Wall Street often underestimates the impact of new technologies, which are often first adopted by young adults and 20s while most top investment professionals are in their 40s and 50s, he added, noting that cell phones were initially dismissed as toys for the rich. . The same thing happens with AI.
“The adoption rate of AI is amazing, but the use case is important because there is a shortage of workers,” said Lee. “So to me, I think we may be underestimating how much money all these companies are going to make.”
And as labor demand continues to outstrip supply, AI will become more critical. At the end of the decade, he estimated that the global labor shortage would equal 40 million workers, or $3 billion worth of wages. Considering that most automation comes from hardware like semiconductors, that means whoever provides the chips could have $2 billion in cash, he explained.
Eventually, technology will represent 40%-50% of the world’s stock market weight, up from about 20% today, Lee said.
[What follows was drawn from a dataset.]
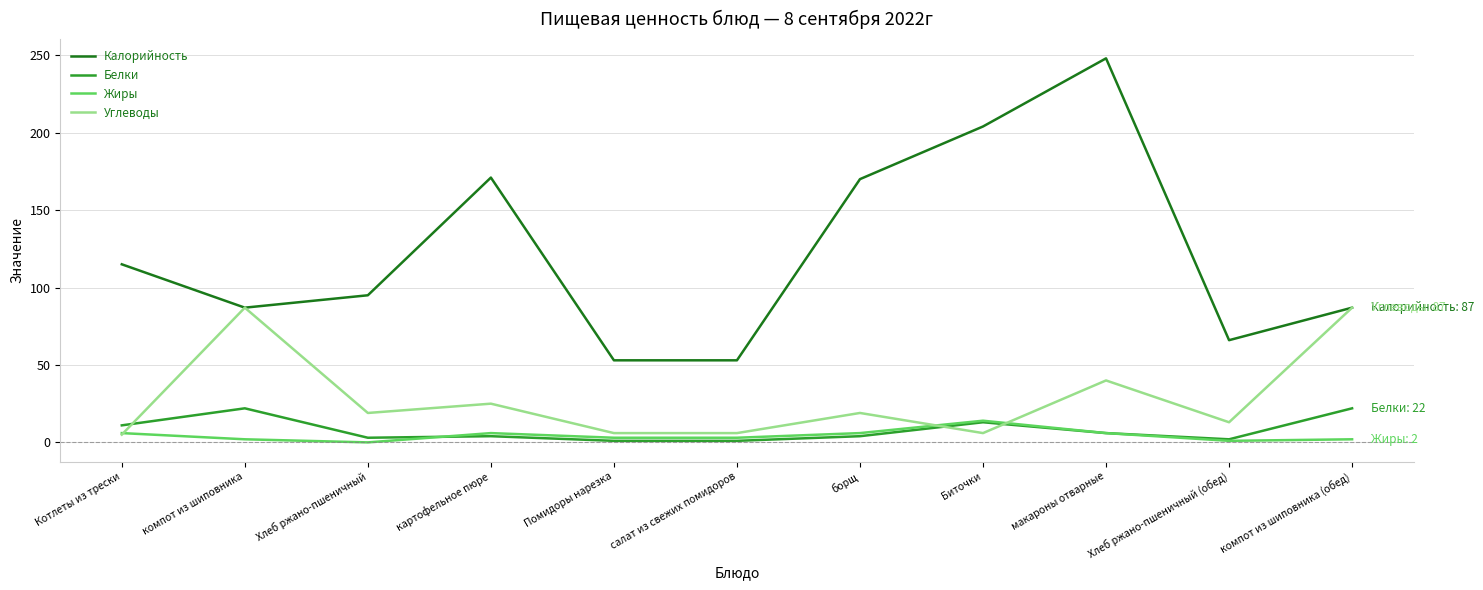

At how many categories does at least one series exceed 108?

5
“In a normal world, if this is a normal S&P cycle following demographics, I can give a chart later, the S&P should be 15,000 by the end of the decade,” he said. “As you go in the long run, maybe that’s where I think we’re headed.”
The stock market is already heavily focused on tech and AI stocks, with Nvidia alone accounting for more than a third of the S&P 500’s gains this year. Meanwhile, Wall Street is scrambling to keep up with the market’s relentless rally, with many analysts raising their year-end targets.
Such intensity and focus on markets has raised concerns that the AI hype is a sign of a bubble that is about to pop. But Lee downplayed those worries, pointing to a key difference between previous bubbles like the dot-com boom and bust.
He noted that Nvidia has a greater competitive advantage than Cisco did at the start of the Internet boom. And unlike the dot-com bubble, there is a dearth of overhyped IPOs today, he added.
Lee is not the only Wall Street bull to make bold predictions. Ed Yardeni has been banging on about another big cycle of the “Roaring 20s” and said the S&P 500 will jump to 6,000 next year.
And by the end of the decade, he said the stock index could reach 8,000—not as high as Lee’s estimate but still good enough for a 46% jump.